TPT: So how was your first political protest? Was it everything you hoped for? [Laughs]

 

S: It was actually really cool! Honestly, I was expecting it to be something very different.

 

TPT: How so?

 

S: Just from how the political protests you see on TV, they look to be more aggressive and angry. But [the Woman’s March on Washington] had this amazing vibe to it! Everybody at the march was super nice and incredibly respectful. There was this vibe of positivity about the march that I was amazed by.

 

TPT: Yeah, media coverage in general has revolved around how positive the Women’s March was.

 

S: Yes! It was an incredible feeling seeing everyone being super peaceful and coming together in unity. But there is one aspect about that I felt the media was off about.

 

TPT: What was that?

 

S: That it wasn’t only about women. At the event, I saw all types of different age groups, races, sexual orientations, and there were quite a few men marching! Like I was very common to see a young family marching along with their 6-year-old child who was holding up a sign.
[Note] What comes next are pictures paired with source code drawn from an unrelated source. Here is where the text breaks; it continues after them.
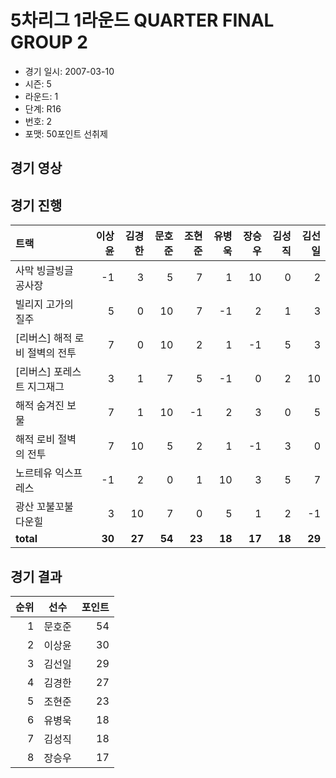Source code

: # 5차리그 1라운드 QUARTER FINAL GROUP 2

- 경기 일시: 2007-03-10
- 시즌: 5
- 라운드: 1
- 단계: R16
- 번호: 2
- 포맷: 50포인트 선취제





## 경기 영상
## 경기 진행

| 트랙 | 이상윤 | 김경한 | 문호준 | 조현준 | 유병욱 | 장승우 | 김성직 | 김선일 |
|:---|---:|---:|---:|---:|---:|---:|---:|---:|
| 사막 빙글빙글 공사장 | -1 | 3 | 5 | 7 | 1 | 10 | 0 | 2 |
| 빌리지 고가의 질주 | 5 | 0 | 10 | 7 | -1 | 2 | 1 | 3 |
| [리버스] 해적 로비 절벽의 전투 | 7 | 0 | 10 | 2 | 1 | -1 | 5 | 3 |
| [리버스] 포레스트 지그재그 | 3 | 1 | 7 | 5 | -1 | 0 | 2 | 10 |
| 해적 숨겨진 보물 | 7 | 1 | 10 | -1 | 2 | 3 | 0 | 5 |
| 해적 로비 절벽의 전투 | 7 | 10 | 5 | 2 | 1 | -1 | 3 | 0 |
| 노르테유 익스프레스 | -1 | 2 | 0 | 1 | 10 | 3 | 5 | 7 |
| 광산 꼬불꼬불 다운힐 | 3 | 10 | 7 | 0 | 5 | 1 | 2 | -1 |
| __total__ | __30__ | __27__ | __54__ | __23__ | __18__ | __17__ | __18__ | __29__ |




## 경기 결과

| 순위 | 선수 | 포인트 |
|---:|:---:|---:|
| 1 | 문호준 | 54 |
| 2 | 이상윤 | 30 |
| 3 | 김선일 | 29 |
| 4 | 김경한 | 27 |
| 5 | 조현준 | 23 |
| 6 | 유병욱 | 18 |
| 7 | 김성직 | 18 |
| 8 | 장승우 | 17 |

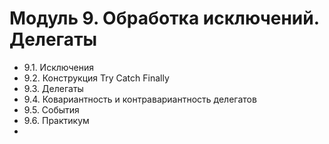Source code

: # Модуль 9. Обработка исключений. Делегаты

* 9.1. Исключения
* 9.2. Конструкция Try Catch Finally
* 9.3. Делегаты
* 9.4. Ковариантность и контравариантность делегатов
* 9.5. События
* 9.6. Практикум
*  
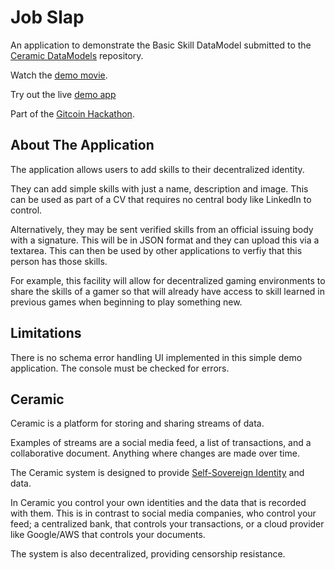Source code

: # Job Slap

An application to demonstrate the Basic Skill DataModel submitted to the [Ceramic DataModels](https://github.com/ceramicstudio/datamodels) repository.

Watch the [demo movie](https://youtu.be/2OSPV_94l0o).

Try out the live [demo app](https://job-slap.vercel.app/)

Part of the [Gitcoin Hackathon](https://gitcoin.co/issue/ceramicnetwork/ceramic/80/100026723).

## About The Application

The application allows users to add skills to their decentralized identity.

They can add simple skills with just a name, description and image. This can be used as part of a CV that requires no central body like LinkedIn to control.

Alternatively, they may be sent verified skills from an official issuing body with a signature. This will be in JSON format and they can upload this via a textarea. This can then be used by other applications to verfiy that this person has those skills.

For example, this facility will allow for decentralized gaming environments to share the skills of a gamer so that will already have access to skill learned in previous games when beginning to play something new.

## Limitations

There is no schema error handling UI implemented in this simple demo application. The console must be checked for errors.

## Ceramic

Ceramic is a platform for storing and sharing streams of data.

Examples of streams are a social media feed, a list of transactions, and a collaborative document. Anything where changes are made over time.

The Ceramic system is designed to provide [Self-Sovereign Identity](https://en.wikipedia.org/wiki/Self-sovereign_identity) and data.

In Ceramic you control your own identities and the data that is recorded with them. This is in contrast to social media companies, who control your feed; a centralized bank, that controls your transactions, or a cloud provider like Google/AWS that controls your documents. 

The system is also decentralized, providing censorship resistance.
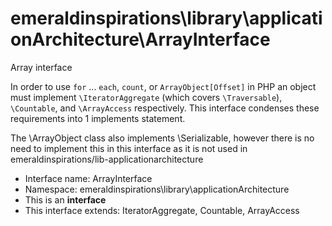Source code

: emeraldinspirations\library\applicationArchitecture\ArrayInterface
===============

Array interface

In order to use `for` ... `each`, `count`, or `ArrayObject[Offset]` in PHP
an object must implement `\IteratorAggregate` (which covers `\Traversable`),
`\Countable`, and `\ArrayAccess` respectively.  This interface condenses
these requirements into 1 implements statement.

The \ArrayObject class also implements \Serializable, however there is no
need to implement this in this interface as it is not used in
emeraldinspirations/lib-applicationarchitecture


* Interface name: ArrayInterface
* Namespace: emeraldinspirations\library\applicationArchitecture
* This is an **interface**
* This interface extends: IteratorAggregate, Countable, ArrayAccess







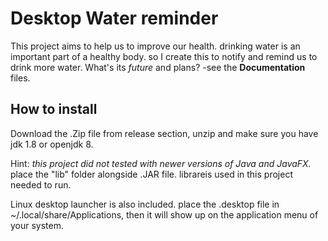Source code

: # Desktop Water reminder
This project aims to help us to improve our health. drinking water is an important part of a healthy body. so I create this to notify and remind us to drink more water.  What's its *future* and plans? -see the **Documentation** files.

## How to install
Download the .Zip file from release section, unzip and make sure you have jdk 1.8 or openjdk 8.

Hint: _this project did not tested with newer versions of Java and JavaFX._<br>
place the "lib" folder alongside .JAR file. librareis used in this project needed to run.

Linux desktop launcher is also included. place the .desktop file in ~/.local/share/Applications, then it will show up on the application menu of your system.
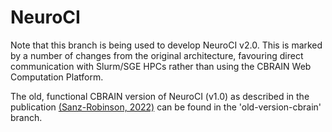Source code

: # NeuroCI

Note that this branch is being used to develop NeuroCI v2.0. This is marked by a number of changes from the original architecture, favouring direct communication with Slurm/SGE HPCs rather than using the CBRAIN Web Computation Platform.

The old, functional CBRAIN version of NeuroCI (v1.0) as described in the publication [(Sanz-Robinson, 2022)](https://ieeexplore.ieee.org/document/9973641) can be found in the 'old-version-cbrain' branch.
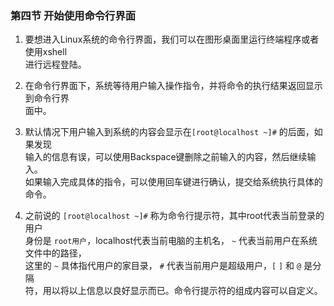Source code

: ### 第四节 开始使用命令行界面

1. 要想进入Linux系统的命令行界面，我们可以在图形桌面里运行终端程序或者使用xshell  
进行远程登陆。

2. 在命令行界面下，系统等待用户输入操作指令，并将命令的执行结果返回显示到命令行界  
面中。

3. 默认情况下用户输入到系统的内容会显示在`[root@localhost ~]#` 的后面，如果发现  
输入的信息有误，可以使用Backspace键删除之前输入的内容，然后继续输入。  
如果输入完成具体的指令，可以使用回车键进行确认，提交给系统执行具体的命令。

4. 之前说的 `[root@localhost ~]#` 称为命令行提示符，其中root代表当前登录的用户  
身份是 `root用户`，localhost代表当前电脑的主机名， `~` 代表当前用户在系统文件中的路径，  
这里的 `~` 具体指代用户的家目录， `#` 代表当前用户是超级用户，`[` `]` 和 `@` 是分隔  
符，用以将以上信息以良好显示而已。命令行提示符的组成内容可以自定义。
And I realize that it was advertised as a “woman’s march”, but the different types of people that were there was really inspiring.

 

 

TPT: What do you think critics of the Woman’s March don’t get?

 

S: Personally [the march] isn’t about me being sour that Donald Trump won, but more about trying to get [Trump] to understand that there are these group of people that matter. I felt throughout his campaign he ignored that group. Marching was my way of just letting him know that there are people here and that he can’t just push us aside and ignore us.

 

TPT: Has going to this march awakened the political activist in you?

 

S: [Laughs] While I had an amazing time at the Woman’s March, I honestly don’t know if protesting would be my new thing. But I’ve been thinking of becoming more politically active in other ways, like volunteering for a political candidate in the next election wouldn’t be out of the question. Also it made me think of donating and volunteering to charities that would be affected by Donald Trump being president. Will definitely be doing some of that!

 

TPT: Any final takeaways from the experience?

 

S: As a society we’re pretty connected due to our smart phones and social media feeds. Yet this past election made me feel that I was alone with my frustrations and fears. The Women’s March on Washington this weekend had a big effect on me, in that, it made me feel like I wasn’t alone in this. And for that I’m thankful that I attended.